Num regime ditatorial sangrento, quem reclama é condenado à morte, mas num regime estruturado por leis que podem ser interpretadas por quem pode torná-las protetivas, corporativas e exclusivas para algumas castas elitizadas de nossa sociedade, quem reclama pelo direito de justiça à vida de entes perdidos face o descaso, a corrupção e a incompetência, pode ser processado e condenado.
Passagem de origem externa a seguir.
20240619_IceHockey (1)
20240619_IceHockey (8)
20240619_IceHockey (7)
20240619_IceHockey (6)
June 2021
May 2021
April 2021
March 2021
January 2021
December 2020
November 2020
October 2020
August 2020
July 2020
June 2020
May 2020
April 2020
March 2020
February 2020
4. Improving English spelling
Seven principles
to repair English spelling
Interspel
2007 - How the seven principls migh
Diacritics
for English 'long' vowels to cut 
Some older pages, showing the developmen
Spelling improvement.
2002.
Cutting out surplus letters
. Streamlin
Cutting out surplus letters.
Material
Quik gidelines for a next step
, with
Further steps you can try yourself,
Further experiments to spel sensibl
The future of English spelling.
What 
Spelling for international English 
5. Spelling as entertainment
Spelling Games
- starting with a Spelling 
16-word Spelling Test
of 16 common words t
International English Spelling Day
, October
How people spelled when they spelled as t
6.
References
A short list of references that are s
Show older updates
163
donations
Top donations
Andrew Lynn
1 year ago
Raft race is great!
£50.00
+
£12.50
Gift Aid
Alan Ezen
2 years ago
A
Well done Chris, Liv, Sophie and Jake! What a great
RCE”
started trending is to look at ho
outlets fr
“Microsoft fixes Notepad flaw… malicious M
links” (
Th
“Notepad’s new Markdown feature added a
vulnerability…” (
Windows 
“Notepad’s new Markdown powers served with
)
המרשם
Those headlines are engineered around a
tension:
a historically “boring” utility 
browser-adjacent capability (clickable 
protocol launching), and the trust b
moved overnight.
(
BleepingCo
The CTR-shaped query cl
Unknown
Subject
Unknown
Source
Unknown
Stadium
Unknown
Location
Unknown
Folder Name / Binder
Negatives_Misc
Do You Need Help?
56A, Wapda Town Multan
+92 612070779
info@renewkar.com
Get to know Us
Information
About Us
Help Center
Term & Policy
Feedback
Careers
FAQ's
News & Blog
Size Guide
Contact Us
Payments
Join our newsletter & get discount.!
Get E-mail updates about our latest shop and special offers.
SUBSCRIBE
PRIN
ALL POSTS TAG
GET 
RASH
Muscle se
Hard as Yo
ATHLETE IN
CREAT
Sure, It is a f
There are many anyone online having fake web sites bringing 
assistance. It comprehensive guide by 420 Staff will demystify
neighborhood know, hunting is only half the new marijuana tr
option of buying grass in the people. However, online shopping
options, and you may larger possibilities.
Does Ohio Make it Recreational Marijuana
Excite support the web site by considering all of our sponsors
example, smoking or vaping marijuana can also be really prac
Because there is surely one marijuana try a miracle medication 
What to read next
E este é um resultado prático pela total falta de seriedade em não termos uma ação objetiva quanto às questões de prevenção e combate a incêndio em nosso Estado “tão politizado”, ou em nosso País, “tão esculhambado” por forças “ocultas” na politica e nas instituições públicas que deveriam se postar de forma correta, honesta e eficiente para com aqueles que pagam a conta financeira e social, ou seja, o povo ou o contribuinte.

Por fim, nos deparamos com ações pontuais ou isoladas e por vezes desconexas de um contexto maior que requer planejamento e organização, assistindo justificativas inócuas e sem maior comprometimento com uma ação que requer o fortalecimento do novo Corpo de Bombeiros do RS, com a efetiva implantação de um orçamento estadual para investimentos no combate e na prevenção de incêndio, no recrutamento de profissionais para as áreas distintas de combate e de prevenção, incluindo a contratação ou remanejo de arquitetos e engenheiros para atuação na área de PPCI, da implementação de sistemas de TI práticos e eficientes, da otimização das interfaces com as administrações municipais que também regulam sobre as edificações em nossas cidades e por fim, de corrigir, pactuar, acertar, disseminar, socializar e esclarecer conceitos e responsabilidades perante aqueles que se dizem julgadores de responsabilidades de todos os atores partícipes de atos sobre esta matéria sobre incêndio ou qualquer outro tipo de sinistro que nossas edificações e cidades estão sujeitas a sofrerem.

Neste contexto o IAB/RS, novamente se põem à disposição da sociedade e de todos os atores institucionais, para debater sobre este tema, buscando verdades, esclarecimentos e soluções democráticas e positivas, bem como se solidarizar com “Associação dos Familiares de Vítimas e Sobreviventes da Tragédia de Santa Maria”, pois sua luta incessante de justiça e verdade, é um paradigma de mobilização, mesmo com dor e lágrimas, que tanto necessitamos e que precisamos evidenciar cada vez mais, na busca de uma sociedade melhor e mais justa.

.oOo.

Ednezer R. Flores é arquiteto e urbanista, Sócio-Diretor Arqhos Arquit.& Consult. Ltda., Vice-Presidente IAB/RS.